Terre Thaemlitz, aside from being a supremely sensitive sound manipulator (and a personal hero), is a master of critical discourse, especially when it comes to the world of dance music culture. His 2009 album “Midtown 120 Blues” under the DJ Sprinkles moniker is an earnest, compassionate memoir of the troubled world of New York gay nightlife that he experienced firsthand in the ’80s and ’90s. The journey of House music from underground phenomena to popular feel-good cash-in is told through 10 tracks of somber, deep-house explorations, peppered with his own narration throughout. Possibly the strongest example of “Music About Dance Music” here, and a mirror image of Lesser’s critic-baiting temper tantrums, Terre makes his intentions entirely clear.

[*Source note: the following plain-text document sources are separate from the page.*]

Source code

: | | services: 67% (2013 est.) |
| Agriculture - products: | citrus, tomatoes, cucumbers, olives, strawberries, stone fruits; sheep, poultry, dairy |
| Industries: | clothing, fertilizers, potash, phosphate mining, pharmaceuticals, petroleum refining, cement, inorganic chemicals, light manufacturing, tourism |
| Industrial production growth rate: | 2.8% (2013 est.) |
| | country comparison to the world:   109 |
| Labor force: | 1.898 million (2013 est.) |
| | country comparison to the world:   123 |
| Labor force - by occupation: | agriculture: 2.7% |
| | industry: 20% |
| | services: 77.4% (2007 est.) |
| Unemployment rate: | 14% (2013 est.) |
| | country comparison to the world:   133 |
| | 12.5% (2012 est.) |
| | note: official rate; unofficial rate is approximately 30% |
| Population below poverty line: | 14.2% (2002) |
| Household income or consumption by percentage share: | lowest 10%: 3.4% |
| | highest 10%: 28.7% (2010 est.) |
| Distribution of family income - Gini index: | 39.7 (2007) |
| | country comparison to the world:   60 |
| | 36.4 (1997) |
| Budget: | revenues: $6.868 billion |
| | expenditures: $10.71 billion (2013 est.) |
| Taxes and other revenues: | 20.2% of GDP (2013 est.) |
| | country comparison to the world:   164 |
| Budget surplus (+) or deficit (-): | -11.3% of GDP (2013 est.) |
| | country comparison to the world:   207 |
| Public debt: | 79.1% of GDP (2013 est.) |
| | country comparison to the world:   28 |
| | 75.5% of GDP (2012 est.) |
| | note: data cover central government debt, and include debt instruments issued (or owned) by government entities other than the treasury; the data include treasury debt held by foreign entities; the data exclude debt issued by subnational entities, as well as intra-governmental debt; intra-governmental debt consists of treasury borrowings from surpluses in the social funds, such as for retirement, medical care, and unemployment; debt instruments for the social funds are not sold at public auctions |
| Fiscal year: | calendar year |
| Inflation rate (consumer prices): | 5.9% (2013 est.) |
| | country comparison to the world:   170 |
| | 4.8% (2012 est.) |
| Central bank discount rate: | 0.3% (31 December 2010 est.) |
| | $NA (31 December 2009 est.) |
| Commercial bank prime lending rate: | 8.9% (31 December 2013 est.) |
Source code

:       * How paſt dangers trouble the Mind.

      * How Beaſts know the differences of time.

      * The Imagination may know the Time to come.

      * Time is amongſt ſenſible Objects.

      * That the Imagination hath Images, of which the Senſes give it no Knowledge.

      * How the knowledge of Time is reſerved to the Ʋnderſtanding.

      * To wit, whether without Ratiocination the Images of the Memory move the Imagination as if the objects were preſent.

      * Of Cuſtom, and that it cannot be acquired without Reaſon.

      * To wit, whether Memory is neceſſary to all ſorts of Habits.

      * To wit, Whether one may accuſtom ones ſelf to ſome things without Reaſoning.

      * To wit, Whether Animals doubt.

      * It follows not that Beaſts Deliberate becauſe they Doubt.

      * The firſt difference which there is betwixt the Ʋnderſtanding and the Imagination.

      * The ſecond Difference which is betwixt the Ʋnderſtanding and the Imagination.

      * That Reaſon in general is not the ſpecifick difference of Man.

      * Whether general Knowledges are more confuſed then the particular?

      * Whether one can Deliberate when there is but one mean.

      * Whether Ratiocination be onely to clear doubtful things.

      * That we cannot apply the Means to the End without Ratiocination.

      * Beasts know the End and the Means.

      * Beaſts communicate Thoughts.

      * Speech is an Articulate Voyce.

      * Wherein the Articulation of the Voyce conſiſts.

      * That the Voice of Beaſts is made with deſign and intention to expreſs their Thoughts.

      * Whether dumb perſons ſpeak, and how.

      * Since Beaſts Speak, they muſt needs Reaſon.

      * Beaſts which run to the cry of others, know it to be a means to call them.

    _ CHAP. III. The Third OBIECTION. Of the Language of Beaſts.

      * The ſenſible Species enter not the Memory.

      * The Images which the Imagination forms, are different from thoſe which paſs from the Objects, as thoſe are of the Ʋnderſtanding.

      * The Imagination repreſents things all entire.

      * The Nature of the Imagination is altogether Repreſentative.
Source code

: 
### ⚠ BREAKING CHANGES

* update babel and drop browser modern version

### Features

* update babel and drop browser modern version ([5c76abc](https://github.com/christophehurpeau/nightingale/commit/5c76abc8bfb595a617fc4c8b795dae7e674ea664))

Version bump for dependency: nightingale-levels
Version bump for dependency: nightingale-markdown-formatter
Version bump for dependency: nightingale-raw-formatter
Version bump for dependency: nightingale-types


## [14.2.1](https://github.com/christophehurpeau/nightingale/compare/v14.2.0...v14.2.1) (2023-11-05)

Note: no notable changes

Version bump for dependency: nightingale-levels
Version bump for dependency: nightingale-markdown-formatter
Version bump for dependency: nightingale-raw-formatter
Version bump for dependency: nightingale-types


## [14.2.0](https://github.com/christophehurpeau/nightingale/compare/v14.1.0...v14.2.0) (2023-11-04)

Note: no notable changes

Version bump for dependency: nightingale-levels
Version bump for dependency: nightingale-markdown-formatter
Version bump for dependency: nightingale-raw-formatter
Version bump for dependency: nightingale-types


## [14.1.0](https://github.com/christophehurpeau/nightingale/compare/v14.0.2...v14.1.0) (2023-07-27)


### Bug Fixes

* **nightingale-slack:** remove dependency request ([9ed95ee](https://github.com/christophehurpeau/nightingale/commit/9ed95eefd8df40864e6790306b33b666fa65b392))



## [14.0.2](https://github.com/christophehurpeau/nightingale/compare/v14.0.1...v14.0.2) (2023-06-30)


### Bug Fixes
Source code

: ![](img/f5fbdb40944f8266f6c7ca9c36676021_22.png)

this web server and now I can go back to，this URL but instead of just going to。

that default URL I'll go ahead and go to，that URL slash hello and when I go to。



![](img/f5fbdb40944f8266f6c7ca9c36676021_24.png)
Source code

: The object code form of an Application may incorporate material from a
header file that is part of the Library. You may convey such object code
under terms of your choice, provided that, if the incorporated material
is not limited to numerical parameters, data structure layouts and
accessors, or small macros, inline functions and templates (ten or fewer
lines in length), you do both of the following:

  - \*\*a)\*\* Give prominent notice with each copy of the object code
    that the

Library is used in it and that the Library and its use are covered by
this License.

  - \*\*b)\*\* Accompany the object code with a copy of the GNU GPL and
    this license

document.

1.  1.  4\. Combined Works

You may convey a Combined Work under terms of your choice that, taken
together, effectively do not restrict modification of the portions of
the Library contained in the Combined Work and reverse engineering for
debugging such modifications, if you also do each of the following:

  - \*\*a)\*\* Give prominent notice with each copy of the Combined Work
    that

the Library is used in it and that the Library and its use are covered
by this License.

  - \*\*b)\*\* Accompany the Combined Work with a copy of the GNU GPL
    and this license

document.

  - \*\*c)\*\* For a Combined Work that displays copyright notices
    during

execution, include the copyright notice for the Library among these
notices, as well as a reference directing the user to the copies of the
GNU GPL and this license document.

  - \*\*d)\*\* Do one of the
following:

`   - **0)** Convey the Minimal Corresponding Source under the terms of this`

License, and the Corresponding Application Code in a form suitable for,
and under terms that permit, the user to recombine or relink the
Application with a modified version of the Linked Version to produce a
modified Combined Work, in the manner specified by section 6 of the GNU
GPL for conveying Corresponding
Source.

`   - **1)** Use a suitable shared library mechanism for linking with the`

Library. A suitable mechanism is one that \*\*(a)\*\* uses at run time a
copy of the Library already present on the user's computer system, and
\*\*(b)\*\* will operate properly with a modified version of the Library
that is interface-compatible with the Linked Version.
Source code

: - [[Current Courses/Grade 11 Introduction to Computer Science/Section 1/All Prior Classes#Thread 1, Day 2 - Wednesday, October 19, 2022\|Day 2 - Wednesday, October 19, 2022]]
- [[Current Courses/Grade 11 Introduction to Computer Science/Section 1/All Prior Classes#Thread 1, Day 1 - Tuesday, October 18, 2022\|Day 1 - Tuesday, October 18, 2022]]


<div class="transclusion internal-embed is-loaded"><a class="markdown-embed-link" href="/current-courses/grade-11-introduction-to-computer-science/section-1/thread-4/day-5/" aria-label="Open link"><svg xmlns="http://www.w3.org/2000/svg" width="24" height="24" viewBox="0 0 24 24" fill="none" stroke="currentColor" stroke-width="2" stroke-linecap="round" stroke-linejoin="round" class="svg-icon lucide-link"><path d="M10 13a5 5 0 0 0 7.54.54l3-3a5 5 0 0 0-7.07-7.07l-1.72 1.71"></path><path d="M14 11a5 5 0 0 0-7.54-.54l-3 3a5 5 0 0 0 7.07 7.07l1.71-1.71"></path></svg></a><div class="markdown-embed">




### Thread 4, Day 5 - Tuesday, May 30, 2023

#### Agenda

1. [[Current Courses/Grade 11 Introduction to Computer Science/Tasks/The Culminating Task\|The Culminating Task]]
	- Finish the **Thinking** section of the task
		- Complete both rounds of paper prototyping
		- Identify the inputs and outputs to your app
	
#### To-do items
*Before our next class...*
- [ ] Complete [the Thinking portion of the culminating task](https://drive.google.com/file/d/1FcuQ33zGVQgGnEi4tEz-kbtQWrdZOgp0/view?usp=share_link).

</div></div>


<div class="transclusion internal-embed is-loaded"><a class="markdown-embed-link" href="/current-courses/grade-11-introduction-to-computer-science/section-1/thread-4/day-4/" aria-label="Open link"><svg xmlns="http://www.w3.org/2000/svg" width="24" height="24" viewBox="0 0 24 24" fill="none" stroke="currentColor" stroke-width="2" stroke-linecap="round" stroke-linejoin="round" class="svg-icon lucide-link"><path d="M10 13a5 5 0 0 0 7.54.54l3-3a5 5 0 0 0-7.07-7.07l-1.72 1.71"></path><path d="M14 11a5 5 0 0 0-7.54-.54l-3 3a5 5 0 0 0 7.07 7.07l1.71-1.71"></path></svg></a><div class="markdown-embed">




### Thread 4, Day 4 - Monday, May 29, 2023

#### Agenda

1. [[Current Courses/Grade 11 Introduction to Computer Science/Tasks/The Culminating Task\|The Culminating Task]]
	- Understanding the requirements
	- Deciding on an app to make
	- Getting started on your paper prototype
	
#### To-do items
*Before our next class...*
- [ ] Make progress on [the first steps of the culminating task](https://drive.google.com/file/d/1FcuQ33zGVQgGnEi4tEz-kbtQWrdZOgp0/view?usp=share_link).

Lorenzo Senni – “Makebelieve”
Lorenzo Senni, the 28-year-old founder of the Presto!? label (home to such avant luminaries as Marcus Schmickler, CM Von Hausswolff, and Lasse Marhaug), can be credited with putting this entire notion of meta-EDM in my brain. His newest LP “Quantum Jelly” was a formed around a dead-simple concept: Trance build-ups, isolated and extended to song length. The result is an oddly beguiling set of bubbling, minor-key arpeggiations that twist through an utter vacuum. Waiting for a drop that never comes gives these pieces a sort of wistful charm, despite their stark, digital sheen.
Mark Fell – “SOA-2″
Mark Fell has been creating boundary-pushing electronic music for over a decade as half of SND, and most recently under the moniker Sensate Focus. This newest project, while ostensibly comprising his most danceable material to date, might also be his most subversive. Each release(now totaling 4 12″s and a double LP), uses an almost identical (and intentionally non-remarkable) sound palette of kicks/hats/claps, diva vocal clips, and house-y synth stabs. The magic lies in their combination, as all conventions of rhythmic interplay are cast to the wind. Though the BPM remains constant, elements are free to shift, skitter, slide, and mutate across each track’s length. The track showcased here is from an LP under his own name, that further extends these “automatic house” arrangements with Fell’s signature alien flourish.
Lee Gamble – “Emu”
One of the latest releases on Pan, Germany’s premiere experimental imprint, comes from Lee Gamble, a musician who found himself at a crossroads in the early 2000s. A refugee from the UK’s Jungle/DNB scene of the mid-90s, Lee took a hard left turn towards the academic, embracing procedural computer music with admirable rigor. This year, he attempted to bridge the gap between past life and present with “Diversions 1994-1996″, a collection of extended, mysterious mantras sourced primarily from his vast collection of hand-dubbed jungle mixtapes. Atmospheric interludes are stretched and devolved, and desolate breakbeats hover in and out of focus over all manner of found-sound detritus and smoldering tape hiss. At certain points, the tracks approach Robert Turman-level looping timelessness, and perfectly encapsulate the duality of isolationism and community that must have characterized a life in the 90s underground.
EVOL – “Rave Slime”
This last one’s a bit of a lark, though it probably wins the award for “Clarity of Vision”. It comes from Barcelona’s Roc JimĂ©nez de Cisneros, aka EVOL, who makes what he describes as “Computer Music for Hooligans”. “Rave Slime” is brutal dissection of rave and hardcore techno’s most insipid indulgence: the “Hoover”. The “Hoover” sound, a synth patch made inescapable in many forms of harder dance music over the past 15 years (and somehow now crossing over into American pop music…), started as a preset called “What The?” on the Roland Alpha Juno synthesizer. This totally cheeky single puts the final nail in the Hoover’s coffin, with 2 extended workouts of nothing but. The result is intriguing, but borderline unlistenable, which is exactly what EVOL was shooting for.